** Source records follows **

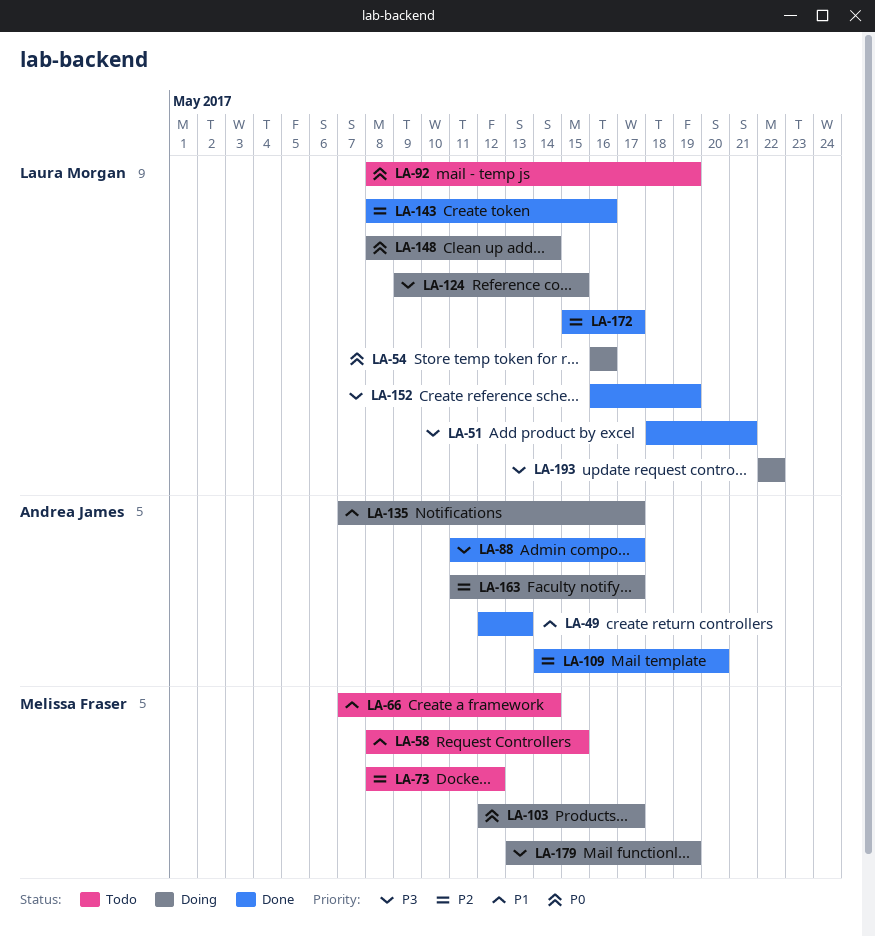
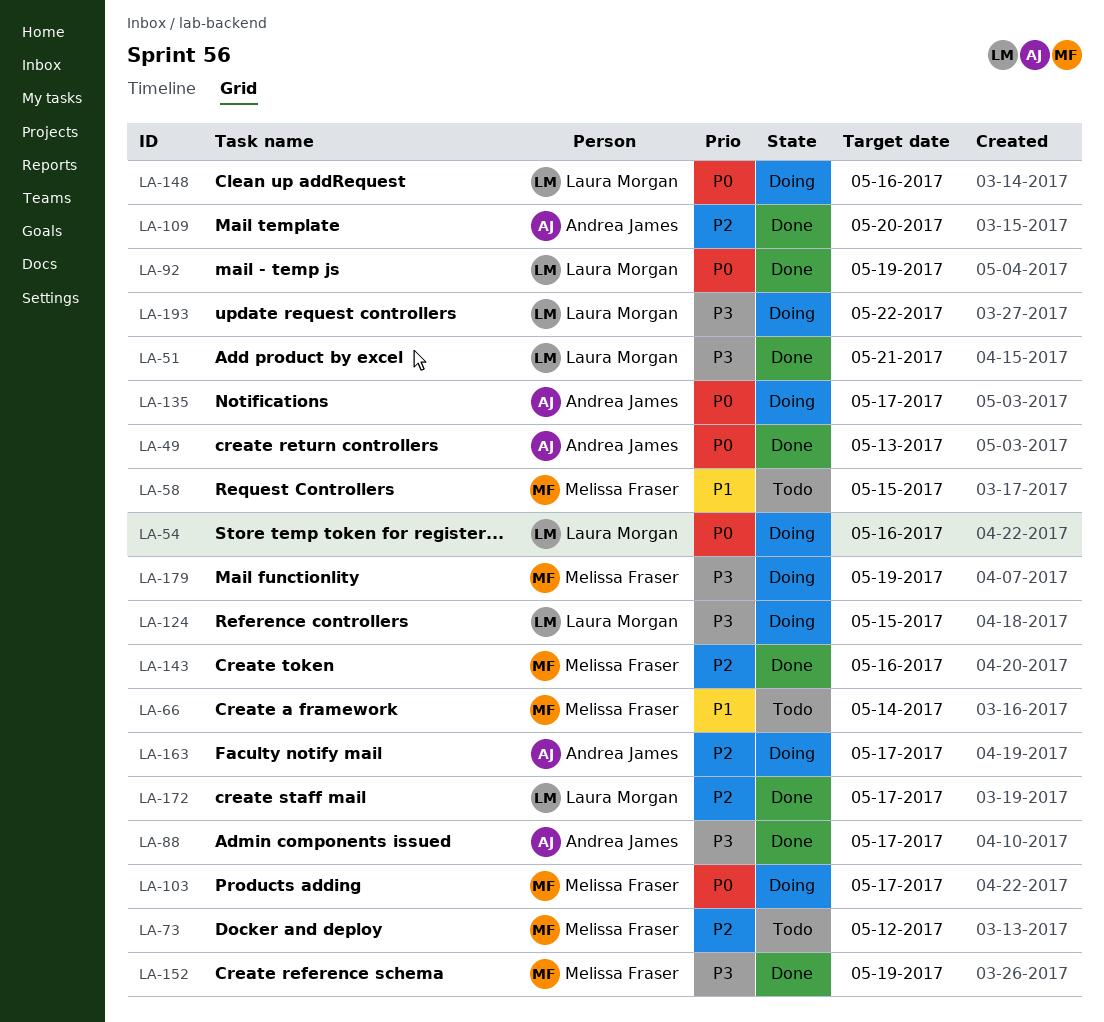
LA-49, priority: P1 -> P0
LA-92, status: Todo -> Done
LA-135, priority: P1 -> P0
LA-143, owner: Laura Morgan -> Melissa Fraser
LA-148, due: May 14 -> May 16
LA-152, owner: Laura Morgan -> Melissa Fraser

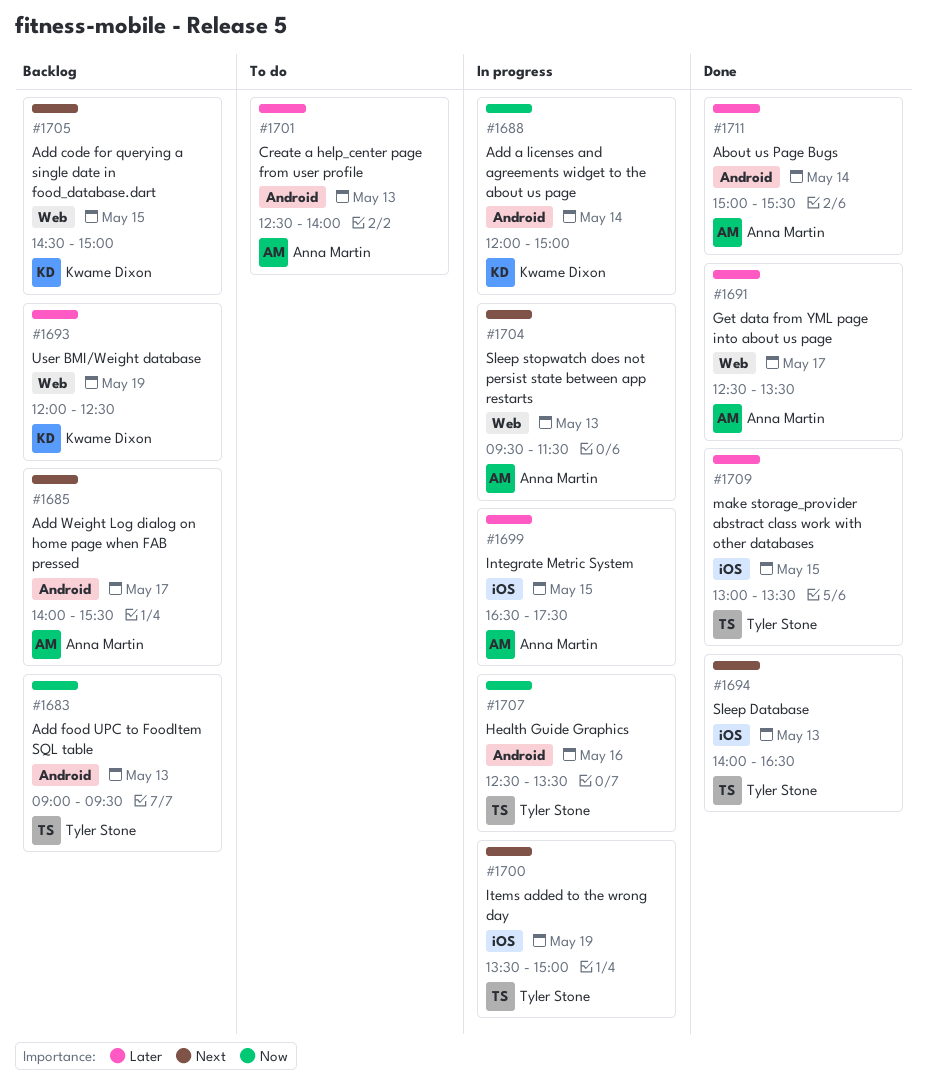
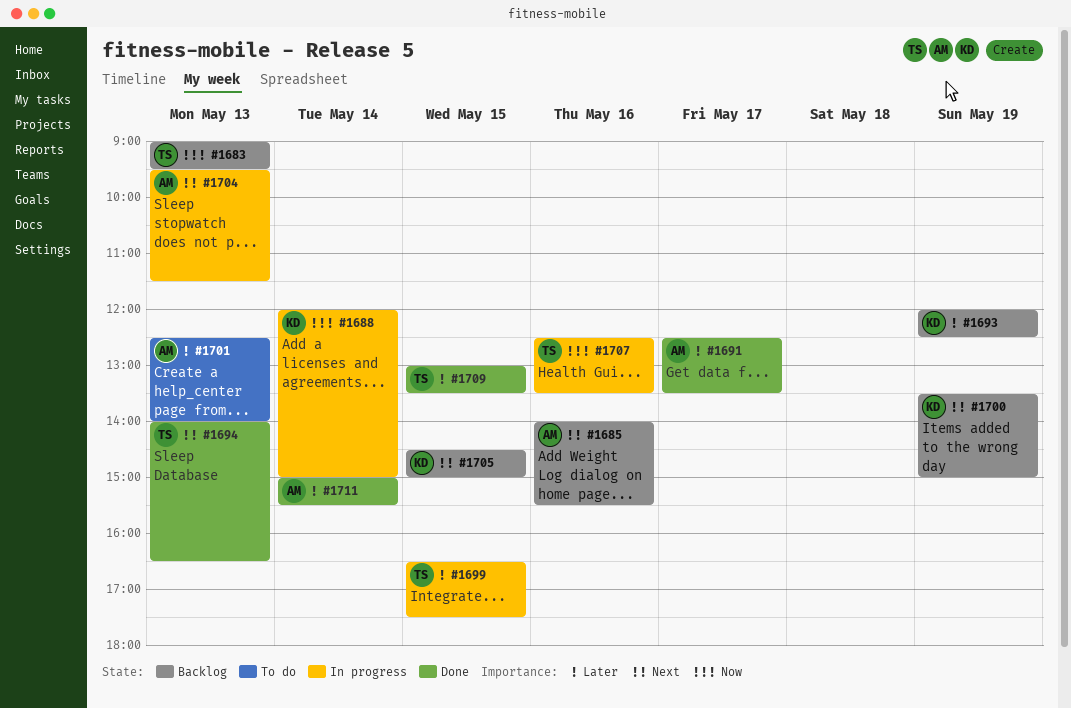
#1685, day: May 17 -> May 16
#1699, owner: Anna Martin -> Tyler Stone
#1700, status: In progress -> Backlog
#1700, owner: Tyler Stone -> Kwame Dixon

** End of Source records **

What you need to do :: I need the lines from the line containing "LA-148, due: May 14 -> May 16" through the final line of the listing duplicated exactly, both ends included, with no pictures and nothing else.

Response to the exercise ::
LA-148, due: May 14 -> May 16
LA-152, owner: Laura Morgan -> Melissa Fraser

#1685, day: May 17 -> May 16
#1699, owner: Anna Martin -> Tyler Stone
#1700, status: In progress -> Backlog
#1700, owner: Tyler Stone -> Kwame Dixon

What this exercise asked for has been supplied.